Question 14 from schweser Fixed income ss 17 A bank entered into 1 yr currency swap w/ quarterly payment 200 days ago by agreeing to swap $1 million for 800,000 euros. The bank agreed to pay an annual fixed rate of 5% on the 800,000 euro and receive floating rate tied to LIBOR on the 1million USD. Current LIBOR/EURIBOR rates and present value factors are shown in the following table: 70d LIBOR 4.0% .9923 90d LIBOR 4.4% .9891 160d LIBOR 4.8% .9791 180d LIBOR 5.2% .9747 70d EURIBOR 5.2% .9900 90d EURIBOR 5.6% .9862 160d EURIBOR 6.1% .9736 180d EURIBOR 6.3% .9695 Current spot exchange rate = .75euro per . 90 day LIBOR is 4.2% at last payment date. What’s the value of the swap to the bank today? There is one part in the answer where Schweser claimed that coupon of $floating side=$1,000,000x(.042/4)=10,500 value of the floating side=0.9923x$1,010,500=1,002,719 while... value of the euro fixed side=.9900x10,000+.9736x810,000=798,516 euro What I don't understand is why the calculation for Value of floating side excluded the 3rd quarter coupon payment when it’s included in the calculation for Value of euro fixed side. Notice the LIBOR rate was divided by 4 to arrive at the coupon payment of $10,500 per quarter, so it doesn’t make sense to assume semi-annual payment right?
is the answer $61,969?
key part is 200 days ago… so now the only stuff left to consider are the 70d and the 160d LIBOR/EURIBOR. Original was 90, 180, 270, 360 you are 200 days forward. so 70d and 160d #s should be considered.
is the answer 61,969? =================== yes, it is. My question is since we are at day 200. Shouldn't still have two more quarterly coupons coming up on day 270 and day 360? How come the valuation for floating side only account for one?
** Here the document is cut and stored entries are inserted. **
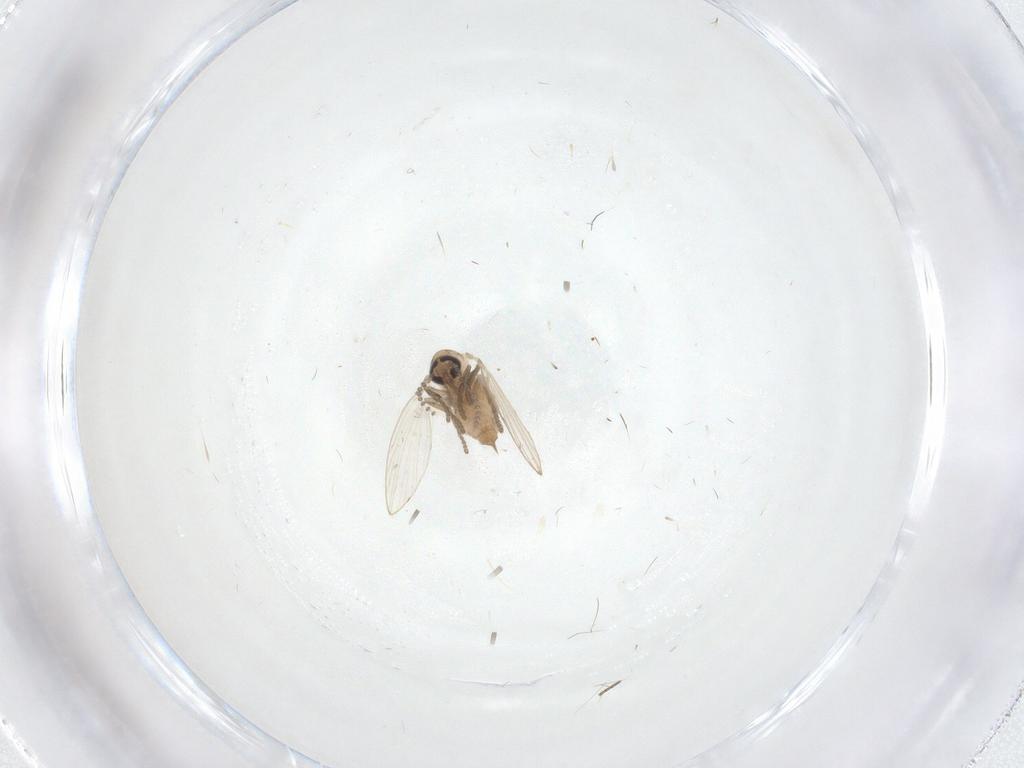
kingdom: Animalia
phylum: Arthropoda
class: Insecta
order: Diptera
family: Psychodidae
because that is how you value the floating side. the example used is of a floating rate bond. as the coupon is reset every payment date, the par value of the bond can be higher or lower than par between coupon dates, but not on the payment of the coupon date and reset of the coupon. so on day 270, we know what the 90 day LIBOR will be and the value of the bond will be par. thus, we do not need to calculate the 360 coupon payment and the return of principal…we can just calculate 270day floating payment and the return of principal then.
1010.5*0.9923 = 1002.71915$ 10*0.99 + 810*0.9736 = 798.516E 1002.71915*0.75=752.0393625E 798.516E - 752.0393625E = 46.4766375E 46.4766375/0.75 = 61.96885$
bluecollar got it right… always remember… while valuing the floating side (whether it is currency or plan vanilla or any other swap) you consider only the upcoming coupon because on the date of the coupon the value of the floating side is reset to zero (because NPV of all other future coupon payments should match the payments from the fixed side).